Scaling Drupal: HTTP pipelining and benchmarking revisited
UPDATE: I've updated some of the numbers below to reflect corrections for a testing error. Let's just say to be sure not to benchmark with any external links in your test pages (because if you do use external links you'll obviously be benchmarking the external server too, which is not what we want in this case). To summarize the effect of these corrections - having lighttpd in front of Apache and pipelining actually provide a substantially larger boost in performance than I had indicated before. Other than that the results are the same.

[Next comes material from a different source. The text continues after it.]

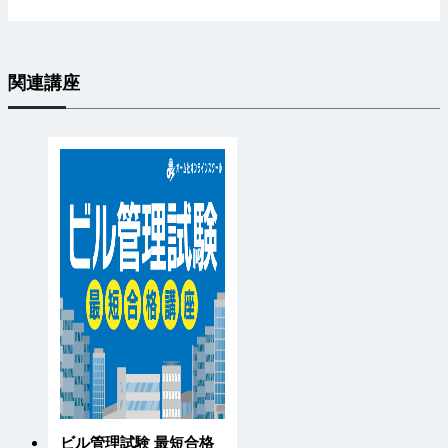
関連講座
ビル管理試験 最短合格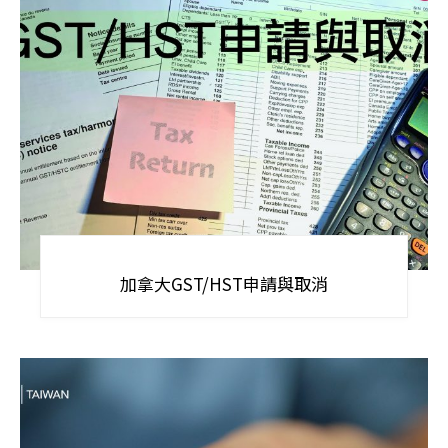
加拿大GST/HST申請與取消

So things with my first attempt at benchmarking HTTP pipelining did not go exactly as planned. It turns out that if two different domains/subdomains you are using for content on your site are pointing to the same IP, based on previous testing, it looks like browsers (at least FireFox) will not pipeline requests (e.g., create more concurrent requests to your site) because it considers the requests as being from the same origin. In order for a browser to pipelining requests at all, they seem to require two domains/subdomains which are using two separate/unique IPs. If you read the Wikipedia entry for hostnames this all makes sense, as it indicates domains are associated with IP's, and browserscope's testing of browsers checks for "Connections per Hostname", not "Connections per Domain".
After figuring out how to get requests to pipeline correctly, I re-benchmarked all the configurations from the first article . Everything from that article regarding lighttpd is still holds true, so without covering those aspects again, here's the updated benchmarks and notes for browser request pipelining:
- Once the conditions for request pipelining was setup correctly there were discernable performance implications. Some of them I definitely wasn't expecting. On the one end of the spectrum, with browser pipelining working (via string replacement of domains within the rendered HTML) and lighttpd serving the static files there was an 11% increase in throughput vs not using the pipelining methods. So static file serving ='s good, and static file serving + HTTP pipelining ='s a little better.

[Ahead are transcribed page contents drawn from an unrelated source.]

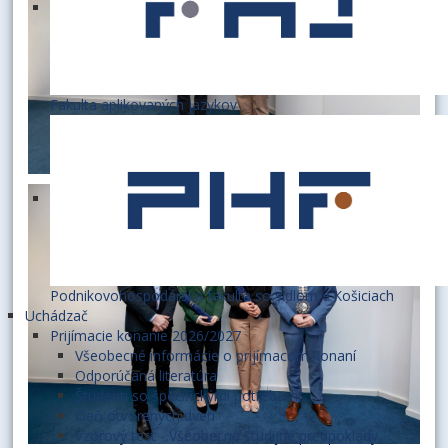
Fakulta aplikovaných jazykov
Podnikovohospodárska fakulta so sídlom v Košiciach
Uchádzač
Prijímacie konanie 2026/2027
Všeobecné informácie o prijímacom konaní
Odporúčaná literatúra
Študenti so špecifickými potrebami
Deň otvorených dverí
Vzorový test - Všeobecné študijné predpoklady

This is not where the story ends with pipelining however, as there was a net performance decrease by enabling pipelining with all configurations which did not use a separate static file server! (in my case lighttpd on the same machine)
Particularly in the configuration of Apache-only (e.g., no static file server/lighttpd), Apache 'KeepAlive On', and pipelined static content -- the performance hit was a crushing 67% less throughput than even the best non-lighttpd configuration (which used no pipelining and Apache keep-allive off). Intrigued, I considered what could cause this result and hypothesized that the newly increased number of requests to Apache's 20 available clients (the amount I used for testing) had overwhelmed them, and they simply locked up. To test this idea I increase maxclients to 40 and rebenchmarked this configuration. Sure enough throughput went up by 60% versus what it was with 20 maxclients (but still not higher than running without pipelining/string-replacement). So pipelining can truly provide too much of a good thing in some cases.
- 74% = the increase in throughput by using all-around best configuration, lighttpd + pipelining, versus the best performing Apache-only scenario (no-pipelining, KeepAlive off).
- 534% = the increase in throughput by using all-around best configuration, lighttpd + pipelining, versus the all-around worst scoring scenario (Apache-only, pipelining on, KeepAlive on)
- Regarding Apache KeepAlive: The highest performing configuration (Apache with lighttpd serving static files by using a combination of mod_proxy, mod_rewrite, and string-replacement to affect the domains in the rendered HTML) used Apache KeepAlive on, but Apache KeepAlive off actually performed better in all cases where lighttpd was not used in conjunction with Apache.
There are a lot of considerations to take into account before enabling pipelined requests for a site. If you want a net gain from it (and what other reason would there be to do it), you'll either need a static file server of some kind (my conclusion/recommendation), or else no-static file server but some seriously beefed up CPU/memory and some heavy testing/tinkering with httpd.conf.
Thanks to everyone who left comments on the earlier article. They helped me think through the things I needed to in order to figure out how to get request pipelining working.